У ворот её встретила Фёкла. Руками в боки, глаза — колючими иглами.
— Ну что, Маргарит, дождалась? Муж твой оказался полицайем! А ты всё гордилась, что замужем…
Маргарита остановилась, посмотрела на неё спокойно.
— Я мужем своим не гордилась, Фёк. Я его любила. И думала, что он человек. Ошиблась. Как и ты — когда молчала, видя, как ваших в овраги гонят.
— Ты на кого намекаешь?! — вспыхнула та.
— На всех нас, — тихо сказала Маргарита. — Я свой грех не отрицаю: да, я ложилась под чужого мужа за ведро картошки. И деревня меня за это била языком. А когда к вам в хаты зашли полицаи, вы им двери открывали и шапки снимали. И никого это не смущало — «чтоб хуже не было». Так вы сами свою беду растили.
Фёкла побагровела:
— Да как ты смеешь…
— Смею, — перебила Маргарита. — Потому что я за свой грех заплатила: позором, слезами, бессонными ночами. А вы все думали, что чистенькими останетесь. Так вот — настоящий грех к вам вернулся в лице моего законного мужа. Это он ваши списки писал, не я.
Она прошла мимо, не оборачиваясь.
В избе её ждали дети и старуха-свекровь, которой война, болезнь и позор сына наконец выбили из рук ядовитый язык. Антонина Петровна теперь чаще молчала, чем ругалась, и иногда, глядя на Маргариту, шептала:
— Прости меня, Ритка… Я не ту тебя грешной считала.
Маргарита только кивала. Прощения она уже не искала — ни у людей, ни у себя. Она просто жила. С утра до ночи — работа, забота, хлопоты.

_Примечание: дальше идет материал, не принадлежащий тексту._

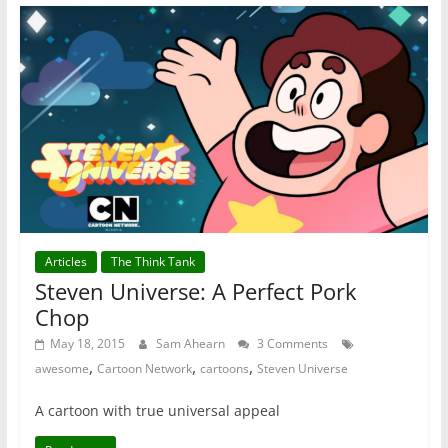
Articles
The Think Tank
Steven Universe: A Perfect Pork
Chop
May 18, 2015
Sam Ahearn
3 Comments
,
,
,
awesome
Cartoon Network
cartoons
Steven Universe
A cartoon with true universal appeal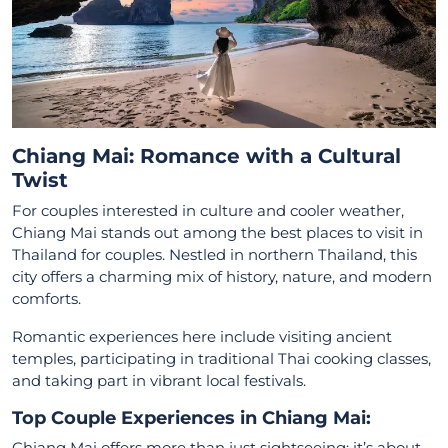
Chiang Mai: Romance with a Cultural
Twist
For couples interested in culture and cooler weather,
Chiang Mai stands out among the best places to visit in
Thailand for couples. Nestled in northern Thailand, this
city offers a charming mix of history, nature, and modern
comforts.
Romantic experiences here include visiting ancient
temples, participating in traditional Thai cooking classes,
and taking part in vibrant local festivals.
Top Couple Experiences in Chiang Mai:
Chiang Mai offers more than just sightseeing; it’s about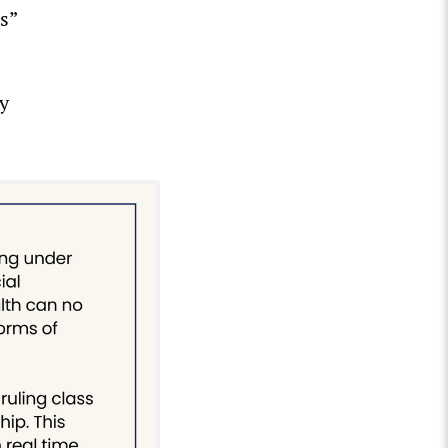
s”
ly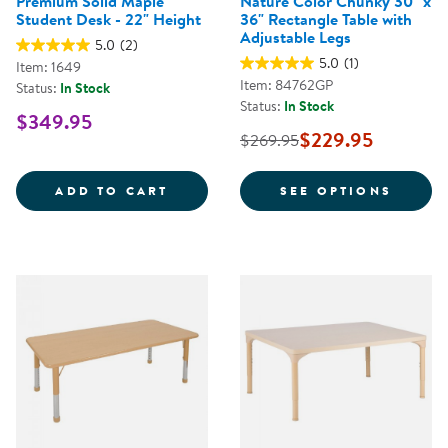
Premium Solid Maple
Nature Color Chunky 30" x
Student Desk - 22" Height
36" Rectangle Table with
Adjustable Legs
5.0
(2)
5.0
(1)
Item: 1649
Item: 84762GP
Status:
In Stock
Status:
In Stock
$349.95
$229.95
$269.95
PREMIUM SOLID MAPLE STUDENT
FOR N
ADD TO CART
SEE OPTIONS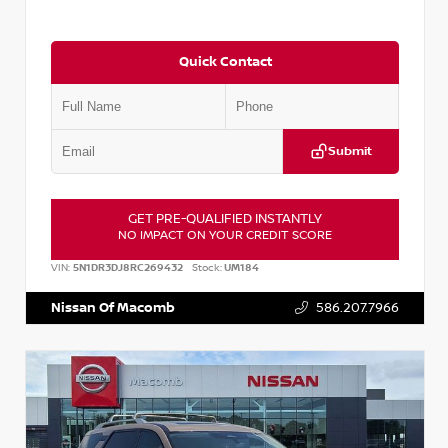
Quick Contact
Submit
GET PRE-QUALIFIED INSTANTLY
NO IMPACT ON YOUR CREDIT SCORE
VIN:
5N1DR3DJ8RC269432
Stock:
UM184
Nissan Of Macomb
586.207.7966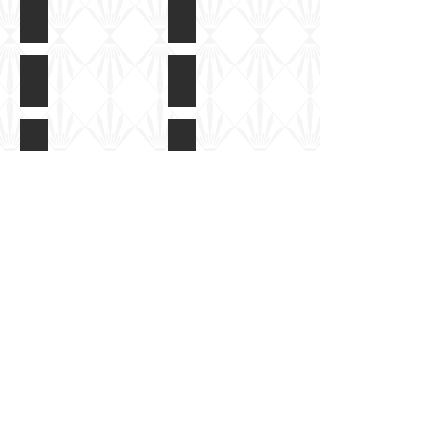
HobbyBoss Kanon FlakWagon BP42
HobbyBoss Kanon FlakWagon BP4
Box
Instructions
art
HobbyBoss Kanon FlakWagon BP42
HobbyBoss Kanon FlakWagon BP4
Colour
Built
guide
but
unpainted
HobbyBoss Kanon FlakWagon BP42
HobbyBoss Kanon FlakWagon BP4
Built
Built
but
but
Show More
unpainted
unpainted
HobbyBoss
Share
Tiger Hobbies UK Ltd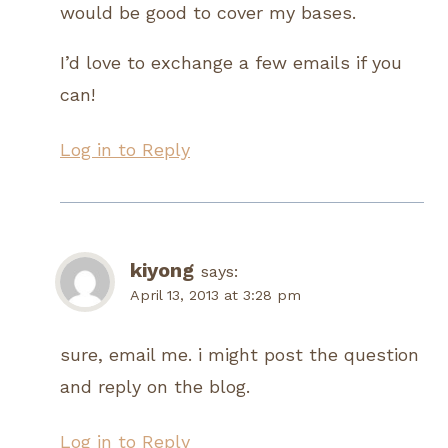
would be good to cover my bases.
I’d love to exchange a few emails if you
can!
Log in to Reply
kiyong
says:
April 13, 2013 at 3:28 pm
sure, email me. i might post the question
and reply on the blog.
Log in to Reply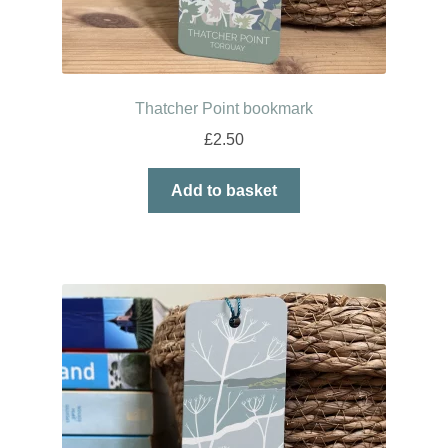
Thatcher Point bookmark
£
2.50
Add to basket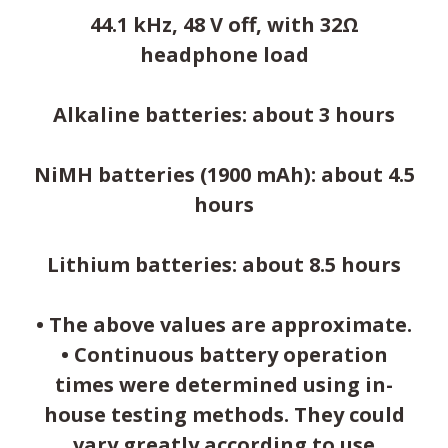
44.1 kHz, 48 V off, with 32Ω
headphone load
Alkaline batteries: about 3 hours
NiMH batteries (1900 mAh): about 4.5
hours
Lithium batteries: about 8.5 hours
• The above values are approximate.
• Continuous battery operation
times were determined using in-
house testing methods. They could
vary greatly according to use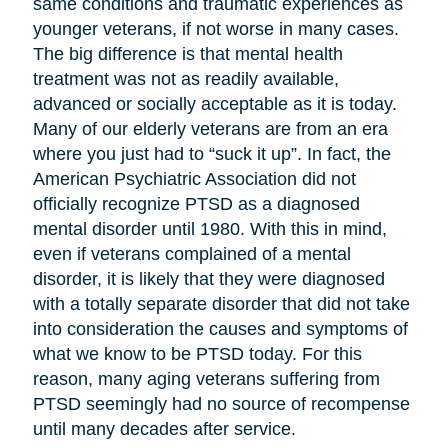
same conditions and traumatic experiences as
younger veterans, if not worse in many cases.
The big difference is that mental health
treatment was not as readily available,
advanced or socially acceptable as it is today.
Many of our elderly veterans are from an era
where you just had to “suck it up”. In fact, the
American Psychiatric Association did not
officially recognize PTSD as a diagnosed
mental disorder until 1980. With this in mind,
even if veterans complained of a mental
disorder, it is likely that they were diagnosed
with a totally separate disorder that did not take
into consideration the causes and symptoms of
what we know to be PTSD today. For this
reason, many aging veterans suffering from
PTSD seemingly had no source of recompense
until many decades after service.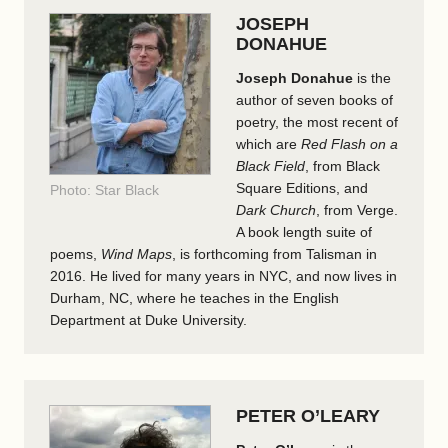
JOSEPH
DONAHUE
Joseph Donahue
is the
author of seven books of
poetry, the most recent of
which are
Red Flash on a
Black Field
, from Black
Square Editions, and
Photo: Star Black
Dark Church
, from Verge.
A book length suite of
poems,
Wind Maps
, is forthcoming from Talisman in
2016. He lived for many years in NYC, and now lives in
Durham, NC, where he teaches in the English
Department at Duke University.
PETER O’LEARY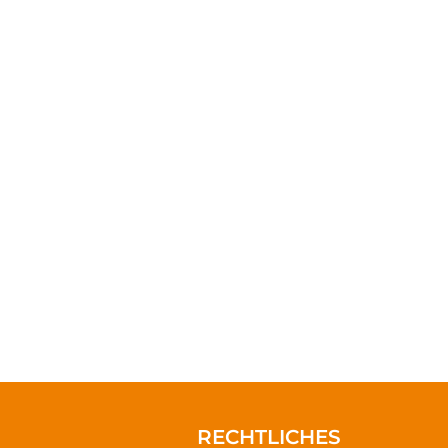
s can truly rest. It
nd start making the
RECHTLICHES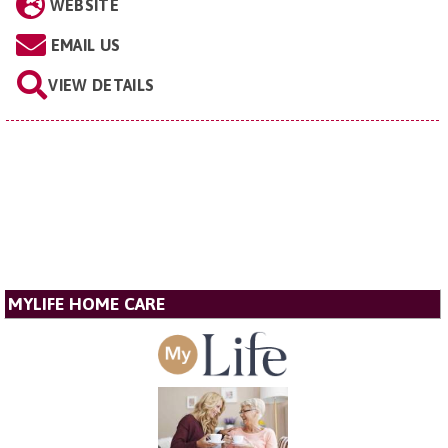
WEBSITE
EMAIL US
VIEW DETAILS
MYLIFE HOME CARE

Вечерами она выходила на край пустыря — туда, где год назад стояла, глядя на багровый закат, боясь вернуться в дом. Теперь закат был другим — всё таким же красным, но уже не таким страшным.
Она знала: дети вырастут. И если кто-то когда-нибудь спросит Лиду или Володю:
— Твоя мать — та самая, что «за картошку»?
Они смогут ответить:
— Моя мать — та самая, что нас от голода спасла. А вот вы сами спросите себя, кто ваших от пули спас, когда списки писали…
И тогда, возможно, деревня поймёт: есть грех телесный — короткий, как вспышка боли. А есть грех души — длинный, как человеческая память. И первый умирает вместе с человеком, а второй возвращается, как Леонид — в шинели, с пустыми глазами и клеймом на сердце.
И с этого дня Маргарита уже не чувствовала себя «окаянной».
Потому что знала: настоящий грех живёт не в её прошлом, а в чужой совести, которая так и не проснулась.